NYU President Emeritus Honored as Science “Trailblazer”
Education, humility, laughter, faith, and baseball are just some of the guiding principles in the life of scholar and leader John E. Sexton.
Published May 4, 2026
By Nick Fetty
An already accomplished legal scholar and education leader, John E. Sexton, PhD, has yet another award for his trophy case.

The New York Academy of Sciences honored Prof. Sexton with its 2026 Trailblazer Award during the second annual Spring Soirée, hosted on April 21st at the University Club in New York City. Linda G. Mills, PhD, current President of NYU, took to the stage to introduce Prof. Sexton and the award. NYU was an Academic Patron-level sponsor for the event.
“There are leaders who steer institutions, and then there are those who chart entirely new paths. Tonight, as we honor my dear friend and colleague John Sexton, we celebrate someone who didn’t just follow the trajectory of higher education, he redrew the map,” Prof. Mills said. “John has left an indelible mark on every corner of our beloved New York University.”
Sanctitas, Scientia, Sanitas
Prof. Sexton then took to the stage to accept the award. He recalled a commencement address he gave to his high school alma mater more than six decades ago. The address was about the Latin motto of the now-defunct Brooklyn Preparatory School in Crown Heights: Sanctitas, Scientia, Sanitas. He translated this to “Take care of the mind, the body, and the soul.”
“In those days we believed in a common. We believed in institutions. We believed in leaders. And we believed that it was worth sacrificing for that commonweal,” said Prof. Sexton. “We live in times when all of those things that we took for granted back when I gave those speeches, are under attack. [These are no longer] axioms of our society.”
During his five-year stint as Chair of the Academy’s Board of Governors, he said it was the intelligent and passionate individuals who made the extraordinary happen. He called the Academy’s current leadership, President Nicholas Dirks and Board Chair Peter Salovey, PhD, a “one-two punch.”
Prof. Sexton is just the second person to receive this honor after the inaugural award was bestowed upon AI pioneer Yann LeCun during the 2025 Spring Soirée.
A Legal Scholar and Academic Administrator

Early in his career, Prof. Sexton served as a professor of religion at Saint Francis College in Brooklyn, which included chairing the department for six years. After completing his PhD in the History of American Religion from Fordham University, and a JD magna cum laude from Harvard Law School, he served as a Law Clerk to Chief Justice Warren Burger of the United States Supreme Court.
Much of his professional career has straddled law scholarship and academic administration. He joined the faculty of NYU’s Law School in 1981 and ascended to the rank of Dean in 1988. Prof. Sexton became the 15th president of NYU in 2002 and served in that role until 2015. He also served as Chair of the Academy’s Board of Governors between 2007 and 2011.
Baseball and Religion
Prof. Sexton remains committed to his Catholic faith, even though his late wife and children were raised Jewish. He is also a baseball fan and a devotee of the Yankees, though he was a Dodgers fan prior to the team leaving Brooklyn for Los Angeles in 1957. He combined his love of the game with his theological scholarship in an NYU course he taught called “Baseball as a Road to God.” He borrowed this title for a book he published in 2014.
“The real idea of the course,” he told The New York Times in 2012, “is to develop heightened sensitivity and a noticing capacity. So baseball’s not ‘the’ road to God. For most of us, it isn’t ‘a’ road to God. But it’s a way to notice, to cause us to live more slowly and to watch more keenly and thereby to discover the specialness of our life and our being, and, for some of us, something more than our being.”

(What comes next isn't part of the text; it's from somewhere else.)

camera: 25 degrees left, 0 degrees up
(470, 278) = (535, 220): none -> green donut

Prof. Sexton’s humility came through throughout the night at the Soirée. In his closing remarks, he joked that he receiving such an honor was like the classic Sesame Street segment One of These Things (Is Not Like the Others).
“It’s kind of fun not being the one that belongs with the others because I get to watch you people do miraculous things,” Prof. Sexton concluded. “There’s never been a time when thought has been more under challenge. And there’s never been a time when gathering as a community of thought has been more important.”